Work instructions: Transcribe the listing below word for word, from its first line through the line that contains "Only: Only -> Boys", including both of these lines.

------ Given records

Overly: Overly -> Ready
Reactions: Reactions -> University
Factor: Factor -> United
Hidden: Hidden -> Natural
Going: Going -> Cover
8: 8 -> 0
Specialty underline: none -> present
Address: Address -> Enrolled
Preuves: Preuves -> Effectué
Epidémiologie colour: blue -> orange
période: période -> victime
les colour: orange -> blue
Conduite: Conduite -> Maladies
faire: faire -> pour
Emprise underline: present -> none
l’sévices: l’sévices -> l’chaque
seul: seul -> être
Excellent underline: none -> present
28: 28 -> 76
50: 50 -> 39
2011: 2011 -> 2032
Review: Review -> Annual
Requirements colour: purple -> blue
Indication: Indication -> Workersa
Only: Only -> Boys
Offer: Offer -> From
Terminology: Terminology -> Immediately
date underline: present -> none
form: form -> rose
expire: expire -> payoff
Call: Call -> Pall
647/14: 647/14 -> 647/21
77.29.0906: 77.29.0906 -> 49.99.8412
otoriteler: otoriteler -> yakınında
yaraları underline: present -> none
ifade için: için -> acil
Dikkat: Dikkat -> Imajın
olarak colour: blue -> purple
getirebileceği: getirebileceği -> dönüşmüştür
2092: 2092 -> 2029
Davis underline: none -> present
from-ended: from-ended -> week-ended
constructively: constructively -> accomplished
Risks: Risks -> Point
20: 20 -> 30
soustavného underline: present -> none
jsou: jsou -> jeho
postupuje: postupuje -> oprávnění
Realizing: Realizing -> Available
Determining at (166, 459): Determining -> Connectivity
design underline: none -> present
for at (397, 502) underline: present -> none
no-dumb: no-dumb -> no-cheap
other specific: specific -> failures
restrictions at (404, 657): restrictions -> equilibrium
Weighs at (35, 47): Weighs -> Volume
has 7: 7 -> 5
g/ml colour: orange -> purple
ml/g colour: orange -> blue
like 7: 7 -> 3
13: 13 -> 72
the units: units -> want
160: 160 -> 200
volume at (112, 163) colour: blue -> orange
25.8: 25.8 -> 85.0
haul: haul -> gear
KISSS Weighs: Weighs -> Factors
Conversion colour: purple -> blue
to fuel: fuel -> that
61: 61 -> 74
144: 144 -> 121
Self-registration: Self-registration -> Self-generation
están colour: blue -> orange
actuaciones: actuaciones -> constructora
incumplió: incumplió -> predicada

------------

Answer in full:
Overly: Overly -> Ready
Reactions: Reactions -> University
Factor: Factor -> United
Hidden: Hidden -> Natural
Going: Going -> Cover
8: 8 -> 0
Specialty underline: none -> present
Address: Address -> Enrolled
Preuves: Preuves -> Effectué
Epidémiologie colour: blue -> orange
période: période -> victime
les colour: orange -> blue
Conduite: Conduite -> Maladies
faire: faire -> pour
Emprise underline: present -> none
l’sévices: l’sévices -> l’chaque
seul: seul -> être
Excellent underline: none -> present
28: 28 -> 76
50: 50 -> 39
2011: 2011 -> 2032
Review: Review -> Annual
Requirements colour: purple -> blue
Indication: Indication -> Workersa
Only: Only -> Boys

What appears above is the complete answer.